英文:
Returning values through the arguments of go function, which is called from C
问题
假设我们有一个Go函数,它对传递给它的参数进行一些操作,例如,它可以填充在C部分中分配的缓冲区并更改它,还可以处理一个整数参数,该参数是读取数据的大小。它对整数指针工作正常,但对于uint8_t类型的指针却不起作用。请看下面的代码:
package main
/*
#include <stdio.h>
#include <stdlib.h>
#include <stdint.h>
#include <inttypes.h>
extern int some(uint8_t *, int *);
static int somewrap() {
uint8_t *i = malloc(16);
int A = 1;
int *x = &A;
some(i, x);
fprintf(stderr, "c.wrapper, i=%s, %p, x=%d, %p\n", i, i, *x, x);
return 0;
}
*/
import "C"
import "fmt"
import (
"unsafe"
)
//export some
func some(i *C.uint8_t, x *C.int) C.int {
fmt.Println("i:", i, &i, *i, "x:", x, &x, *x)
p := []byte("xxx")
i = (*C.uint8_t)(unsafe.Pointer(&p[0]))
*x = C.int(42)
fmt.Println("i:", i, &i, *i, "x:", x, &x, *x)
return C.int(0)
}
func main() {
C.somewrap()
}
结果如下:
i: 0x4303a40 0xc210000018 0 x: 0x7fff5fbff874 0xc210000020 1
i: 0xc210000038 0xc210000018 120 x: 0x7fff5fbff874 0xc210000020 42
c.wrapper, i=, 0x4303a40, x=42, 0x7fff5fbff874
如你所见,它对整数指针工作正常,但对于uint8_t类型的指针却不起作用。
<details>
<summary>英文:</summary>
Suppose, we've got a Go function, which is doing something with agruments, passed to them, e.g. it could fill the buffer, allocated in the C part and changing it and for example an integer argument, which is a size of read data. It works well with an integer one, but not with a "data part". Just see a code.
package main
/*
#include <stdio.h>
#include <stdlib.h>
#include <stdint.h>
#include <inttypes.h>
extern int some(uint8_t *, int *);
static int somewrap() {
uint8_t *i = malloc(16);
int A = 1;
int *x = &A;
some(i, x);
fprintf(stderr, "c.wrapper, i=%s, %p, x=%d, %p\n", i, i, *x, x);
return 0;
}
*/
import "C"
import "fmt"
import (
"unsafe"
)
//export some
func some(i *C.uint8_t, x *C.int) C.int {
fmt.Println("i:", i, &i, *i, "x:", x, &x, *x)
p := []byte("xxx")
i = (*C.uint8_t)(unsafe.Pointer(&p[0]))
*x = C.int(42)
fmt.Println("i:", i, &i, *i, "x:", x, &x, *x)
return C.int(0)
}
func main() {
C.somewrap()
}
As a result, we've got following:
i: 0x4303a40 0xc210000018 0 x: 0x7fff5fbff874 0xc210000020 1
i: 0xc210000038 0xc210000018 120 x: 0x7fff5fbff874 0xc210000020 42
c.wrapper, i=, 0x4303a40, x=42, 0x7fff5fbff874
As you can see, it works well for integer pointer, but not for uint8_t.
</details>
# 答案1
**得分**: 3
你正在将`i`在`some`中重新分配给另一个地址,而不是更改给定地址上的值(除非我误解了你想要实现的目标)。
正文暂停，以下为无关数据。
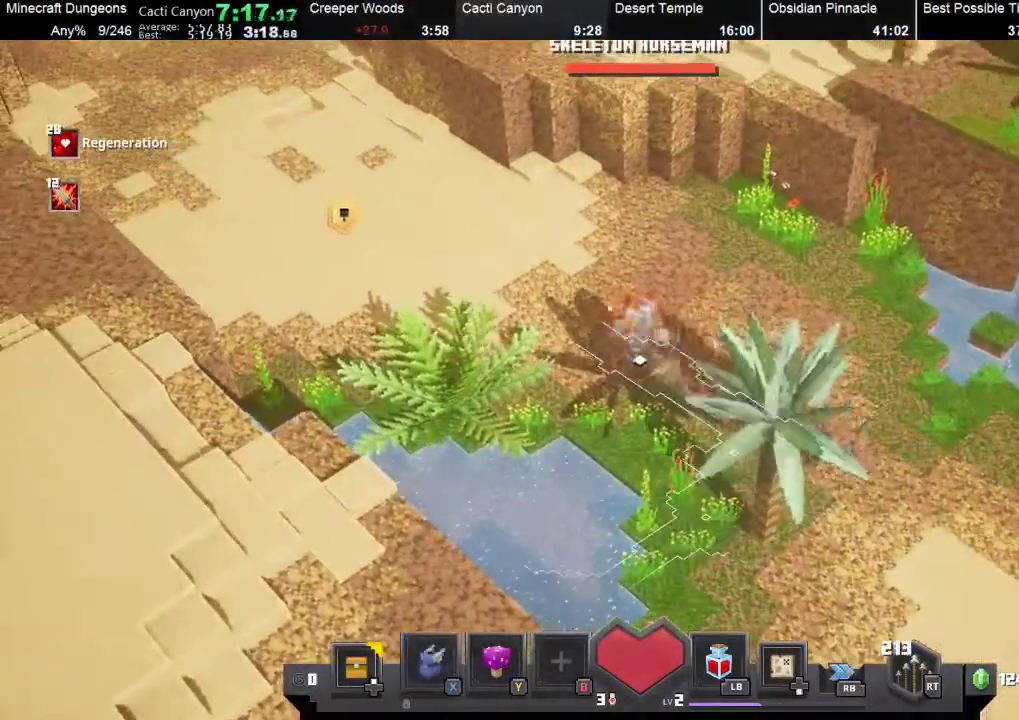
{"buttons": [], "left_stick": "down-right", "events": [[200, "R2", "up"], [300, "A", "down"], [400, "A", "up"]]}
*i = *(*C.uint8_t)(unsafe.Pointer(&p[0]))
<details>
<summary>英文:</summary>
You're re-assigning `i` within `some` to another address, not change the value at the given address (unless I'm misunderstanding what you're trying to accomplish)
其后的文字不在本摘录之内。